The sun sets on the Mighty Congress?

IMPHAL | FEBRUARY 17 : The counting for the February 14 by-election to Manipur's Konthoujam assembly constituency has been declared. Trinamool Congress has emerged the unexpected victor. If any semblance is to be drawn between the “Jasmine Revolution” that is sweeping the Arab world with the outcome of the by-election at home, it is the yearning for change.
 The blow that the Congress has been subjected to in the by-election is expected to have a far reaching political ramification in the state. Manipur has been ruled like a fiefdom by the Congress led Secular Progressive Front (SPF) coalition government since the year 2002. The gargantuan Congress appears to have suffered cracks lately primarily because it has refused to feel the pulse of the people on whom its writ loomed supreme. The people are quick to read the sign of betrayal.
The chief minister and his deputies are perhaps trying to figure out what went terribly wrong in the winnable by-election which was termed by the compulsively optimistic Congressmen as a forgone conclusion.       
Today’s insulting result is one of the most worrying factors in the party’s circle given that the state is all set to be thrown into the whirlpool of assembly election early next year—political rumor has it that the elections may be preponed in the later part of the year. Especially so with the chief minister O Ibobi Singh himself cautioning his partymen that the by-election will be the benchmark of the shape of things to come in the upcoming assembly elections.  
The victory of K. Sarat of Trinamool Congress can not be an isolated phenomenon. It has to be read coterminous with the aspirations of the people of the state and the nature of governance Ibobi led dispensation has become synonymous with. The BJP has held the SPF government accountable to public fund embezzlement running over 10,000 crore. The citizens have become united under several dozen committees and organizations in protest against the government.
The teachers are not happy because the government they say is discriminating their lot by refusing revised central 6th pay commission recommendation. The students are aggrieved because their teachers have been striking work and refusing them the right to education. The tribals attempt to see some short of Machiavellian intention to government’s approaches. The drivers are sad that they are not provided security while ferrying goods from outside the state. The general population is weary of the absence of basic amenities like water, power and the abundance of bombs and violence. PDS items are not satisfactorily distributed; the roads in Imphal are chockablock with long line of vehicular traffic.
To add more to the nightmare of the already worried Ibobi, the people have now found a renewed sense of activism. They are not merely happy playing to the gallery or the grandstand, they now want to be the main actor: they want their voices to be heard and heard well at that.
The Autonomous District Council elections—held mid last year after resurrecting it from being stashed away for more than a decade in cold storage—looked like a cake walk for the Congress with the party sweeping the hill districts in the local bodies despite opposition from some Naga bodies. The Congress began to wear soil cloths of complacency not realizing that the elections were rigged to the bare bone of democracy.

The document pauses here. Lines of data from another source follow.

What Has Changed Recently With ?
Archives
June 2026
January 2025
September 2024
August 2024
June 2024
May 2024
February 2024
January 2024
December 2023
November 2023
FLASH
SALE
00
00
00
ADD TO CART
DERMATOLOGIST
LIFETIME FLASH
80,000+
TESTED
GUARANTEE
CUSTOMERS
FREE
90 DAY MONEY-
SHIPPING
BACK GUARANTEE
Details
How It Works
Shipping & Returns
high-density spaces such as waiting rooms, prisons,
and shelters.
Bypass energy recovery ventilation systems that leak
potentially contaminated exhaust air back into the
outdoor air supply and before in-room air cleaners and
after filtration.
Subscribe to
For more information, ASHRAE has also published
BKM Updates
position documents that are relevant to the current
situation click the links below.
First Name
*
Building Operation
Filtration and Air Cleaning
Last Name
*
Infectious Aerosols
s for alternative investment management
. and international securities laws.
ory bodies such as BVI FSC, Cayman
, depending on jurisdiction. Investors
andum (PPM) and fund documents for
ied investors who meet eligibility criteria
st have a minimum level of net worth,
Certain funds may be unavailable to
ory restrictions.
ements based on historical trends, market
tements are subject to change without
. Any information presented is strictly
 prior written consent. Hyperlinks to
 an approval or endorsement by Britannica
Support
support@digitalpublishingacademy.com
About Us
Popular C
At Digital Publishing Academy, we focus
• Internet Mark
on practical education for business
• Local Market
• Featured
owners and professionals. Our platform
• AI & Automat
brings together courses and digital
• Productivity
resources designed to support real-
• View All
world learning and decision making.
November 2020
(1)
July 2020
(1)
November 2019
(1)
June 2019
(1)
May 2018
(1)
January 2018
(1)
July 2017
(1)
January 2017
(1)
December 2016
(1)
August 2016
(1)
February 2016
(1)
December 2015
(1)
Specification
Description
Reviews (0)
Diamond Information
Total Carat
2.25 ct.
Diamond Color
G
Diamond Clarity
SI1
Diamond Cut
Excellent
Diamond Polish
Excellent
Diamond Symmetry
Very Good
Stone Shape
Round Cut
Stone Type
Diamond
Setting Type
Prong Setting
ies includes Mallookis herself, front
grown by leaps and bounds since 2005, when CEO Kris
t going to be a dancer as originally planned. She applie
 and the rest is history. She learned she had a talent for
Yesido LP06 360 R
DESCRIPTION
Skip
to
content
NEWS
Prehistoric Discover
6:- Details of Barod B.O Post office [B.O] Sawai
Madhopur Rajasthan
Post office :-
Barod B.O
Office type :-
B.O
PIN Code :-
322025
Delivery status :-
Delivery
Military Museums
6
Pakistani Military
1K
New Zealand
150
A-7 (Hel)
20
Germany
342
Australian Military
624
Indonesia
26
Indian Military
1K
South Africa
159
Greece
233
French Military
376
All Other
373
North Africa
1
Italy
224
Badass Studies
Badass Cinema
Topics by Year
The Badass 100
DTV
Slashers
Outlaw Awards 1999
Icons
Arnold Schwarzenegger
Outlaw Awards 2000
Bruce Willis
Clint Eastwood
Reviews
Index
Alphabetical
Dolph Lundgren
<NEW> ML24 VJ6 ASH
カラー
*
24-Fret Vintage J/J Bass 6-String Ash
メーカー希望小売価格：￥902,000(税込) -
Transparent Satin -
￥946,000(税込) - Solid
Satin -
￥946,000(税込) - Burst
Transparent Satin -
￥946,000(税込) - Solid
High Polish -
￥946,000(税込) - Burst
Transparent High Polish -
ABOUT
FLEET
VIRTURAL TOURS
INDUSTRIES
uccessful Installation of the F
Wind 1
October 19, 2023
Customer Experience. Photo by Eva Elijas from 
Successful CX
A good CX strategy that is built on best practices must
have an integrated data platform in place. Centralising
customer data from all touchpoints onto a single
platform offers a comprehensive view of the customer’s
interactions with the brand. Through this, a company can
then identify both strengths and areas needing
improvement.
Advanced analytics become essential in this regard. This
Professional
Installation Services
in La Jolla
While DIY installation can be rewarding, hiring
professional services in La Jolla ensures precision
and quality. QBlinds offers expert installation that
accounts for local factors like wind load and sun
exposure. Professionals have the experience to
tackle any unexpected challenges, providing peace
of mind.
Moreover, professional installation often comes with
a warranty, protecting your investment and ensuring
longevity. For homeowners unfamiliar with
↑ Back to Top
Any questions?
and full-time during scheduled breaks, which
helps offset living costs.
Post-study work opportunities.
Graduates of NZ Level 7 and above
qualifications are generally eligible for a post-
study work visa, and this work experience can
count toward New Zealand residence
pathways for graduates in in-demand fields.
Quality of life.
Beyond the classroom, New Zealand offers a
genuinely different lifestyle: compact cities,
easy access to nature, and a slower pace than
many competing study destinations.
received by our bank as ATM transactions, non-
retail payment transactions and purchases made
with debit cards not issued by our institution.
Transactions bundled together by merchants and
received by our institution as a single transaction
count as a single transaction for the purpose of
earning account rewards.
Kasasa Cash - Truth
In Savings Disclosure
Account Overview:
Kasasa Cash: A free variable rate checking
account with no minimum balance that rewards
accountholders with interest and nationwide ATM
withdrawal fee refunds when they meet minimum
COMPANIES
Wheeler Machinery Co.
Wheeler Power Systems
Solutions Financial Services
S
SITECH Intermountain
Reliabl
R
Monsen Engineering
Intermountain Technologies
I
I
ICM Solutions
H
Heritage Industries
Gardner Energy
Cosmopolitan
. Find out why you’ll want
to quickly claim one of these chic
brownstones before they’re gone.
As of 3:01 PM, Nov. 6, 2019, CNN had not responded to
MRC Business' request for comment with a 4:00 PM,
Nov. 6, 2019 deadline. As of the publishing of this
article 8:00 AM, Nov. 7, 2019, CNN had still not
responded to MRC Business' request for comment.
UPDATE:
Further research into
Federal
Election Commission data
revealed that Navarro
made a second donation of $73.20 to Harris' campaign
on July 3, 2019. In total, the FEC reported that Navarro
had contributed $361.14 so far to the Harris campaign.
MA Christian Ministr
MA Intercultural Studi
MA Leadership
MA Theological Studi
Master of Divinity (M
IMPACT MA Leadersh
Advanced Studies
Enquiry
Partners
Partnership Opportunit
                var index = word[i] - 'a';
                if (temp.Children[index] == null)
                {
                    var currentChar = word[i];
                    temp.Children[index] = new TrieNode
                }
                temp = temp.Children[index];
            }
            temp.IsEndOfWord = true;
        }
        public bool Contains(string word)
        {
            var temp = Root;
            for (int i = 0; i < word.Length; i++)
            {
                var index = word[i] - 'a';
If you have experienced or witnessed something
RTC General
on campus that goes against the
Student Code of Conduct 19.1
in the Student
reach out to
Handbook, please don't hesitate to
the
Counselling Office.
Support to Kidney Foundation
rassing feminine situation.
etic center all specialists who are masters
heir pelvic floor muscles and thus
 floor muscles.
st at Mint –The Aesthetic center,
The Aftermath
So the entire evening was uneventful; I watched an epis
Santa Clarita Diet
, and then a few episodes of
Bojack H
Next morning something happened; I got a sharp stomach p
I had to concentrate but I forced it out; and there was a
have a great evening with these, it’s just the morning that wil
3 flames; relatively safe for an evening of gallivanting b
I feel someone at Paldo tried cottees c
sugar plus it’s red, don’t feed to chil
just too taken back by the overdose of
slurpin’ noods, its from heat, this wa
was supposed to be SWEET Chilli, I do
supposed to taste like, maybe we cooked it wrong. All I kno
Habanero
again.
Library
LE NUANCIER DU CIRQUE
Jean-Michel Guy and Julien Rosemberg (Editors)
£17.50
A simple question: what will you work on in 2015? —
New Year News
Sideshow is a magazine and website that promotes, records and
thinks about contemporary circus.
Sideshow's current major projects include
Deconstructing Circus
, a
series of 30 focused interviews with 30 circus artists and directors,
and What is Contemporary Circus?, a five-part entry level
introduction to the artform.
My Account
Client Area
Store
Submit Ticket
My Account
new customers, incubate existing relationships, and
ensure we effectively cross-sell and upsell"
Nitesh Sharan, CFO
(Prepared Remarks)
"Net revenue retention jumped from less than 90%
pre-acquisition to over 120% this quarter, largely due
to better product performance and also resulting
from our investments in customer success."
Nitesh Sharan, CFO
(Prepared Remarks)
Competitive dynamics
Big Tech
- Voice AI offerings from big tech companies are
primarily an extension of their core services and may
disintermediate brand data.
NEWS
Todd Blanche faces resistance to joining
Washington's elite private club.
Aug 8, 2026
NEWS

Similarly, elections to local municipality and panchayats were garnered away by the Congress without much ado. All this was possible apparently because the Congress made used of their expertise in “money power” which its rival political parties have written off as having outlived its utility and its power.
The Congress has also been blamed of furthering dynastic politics which the local politicians have grown to calling it “die-in-harness” politics. For instance, the ongoing 9th Manipur legislative assembly has already been burdened with four by-elections, including the just concluded Konthoujam by-election, owing to the deaths of the sitting MLAs in Khundrakpam, Moirang and Yaiskul assembly constituencies. In all the earlier three by-elections the Congress had managed to reinstate their supremacy by defeating their rivals. But the by-election in Konthoujam assembly constituency has come as a major shocker and perhaps a game changer for other parties to show that they mean business when they say that the Congress must take a long walk out of power.  
However, the most significant of all the causes of the defeat of the once supreme Congress is the force that was built from the remnants of the defeated wounds into anti-Congress encore. Although the unity of all political parties who are against the Congress is incomplete, yet a beginning has already been made to lay at rest the Congress in its sarcophagus of history, as was predicted during pre-election campaigns by rival parties.  
 Anti-government forces have already begun to question the longevity of Congress in politics but political pundits are waiting to pass their comments, only beginning to make sense of the possible political churning that is awaiting Manipur to usher its people to a new era of peace and prosperity. After about a decade, a sense of the existence of other political parties have become a political reality; will the ragtag bunch of political parties with their “like-minded” and “anti-Congress” chorus able to deliver? Will they be able to steer clear of their ideological and strategic differences in hammering out a unity that will take on the mighty Congress in the elections next year? May be they will!